→ **Task instructions**:
Can you rewrite the rows below as a numbered list, skipping any blank lines and leaving out the pictures?

→ **Data entries**:
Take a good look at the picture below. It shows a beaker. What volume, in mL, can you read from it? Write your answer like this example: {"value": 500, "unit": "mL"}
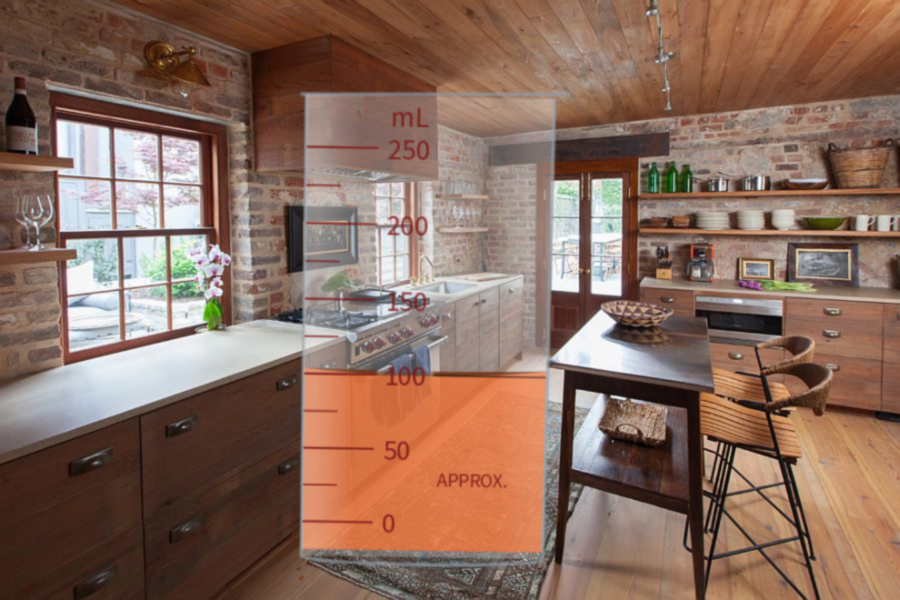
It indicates {"value": 100, "unit": "mL"}
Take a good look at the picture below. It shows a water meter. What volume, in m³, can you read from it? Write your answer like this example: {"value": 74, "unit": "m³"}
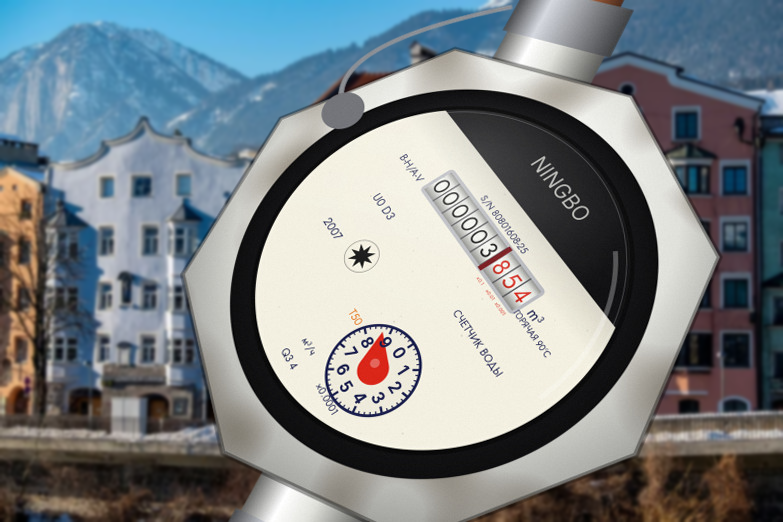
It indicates {"value": 3.8548, "unit": "m³"}
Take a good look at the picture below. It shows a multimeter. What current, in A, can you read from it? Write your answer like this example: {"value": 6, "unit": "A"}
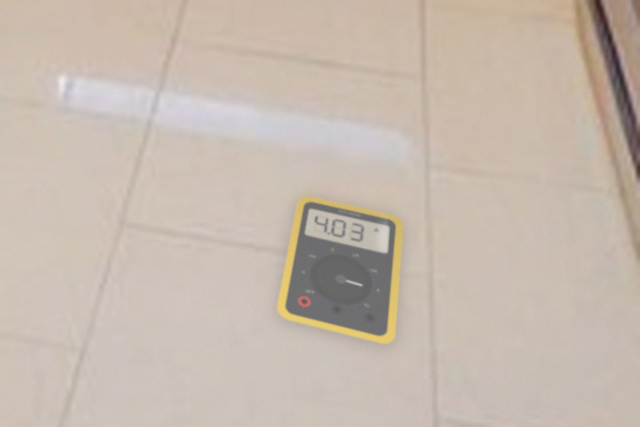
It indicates {"value": 4.03, "unit": "A"}
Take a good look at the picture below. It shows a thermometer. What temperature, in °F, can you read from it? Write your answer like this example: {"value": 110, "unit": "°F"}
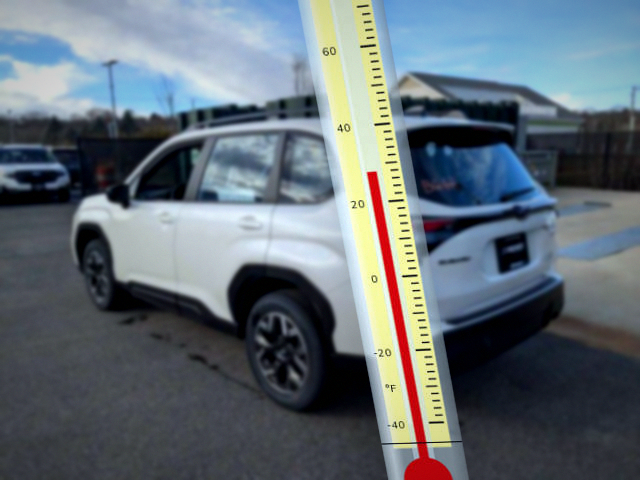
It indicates {"value": 28, "unit": "°F"}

→ **Written answer**:
1. Take a good look at the picture below. It shows a beaker. What volume, in mL, can you read from it? Write your answer like this example: {"value": 500, "unit": "mL"}
2. It indicates {"value": 100, "unit": "mL"}
3. Take a good look at the picture below. It shows a water meter. What volume, in m³, can you read from it? Write your answer like this example: {"value": 74, "unit": "m³"}
4. It indicates {"value": 3.8548, "unit": "m³"}
5. Take a good look at the picture below. It shows a multimeter. What current, in A, can you read from it? Write your answer like this example: {"value": 6, "unit": "A"}
6. It indicates {"value": 4.03, "unit": "A"}
7. Take a good look at the picture below. It shows a thermometer. What temperature, in °F, can you read from it? Write your answer like this example: {"value": 110, "unit": "°F"}
8. It indicates {"value": 28, "unit": "°F"}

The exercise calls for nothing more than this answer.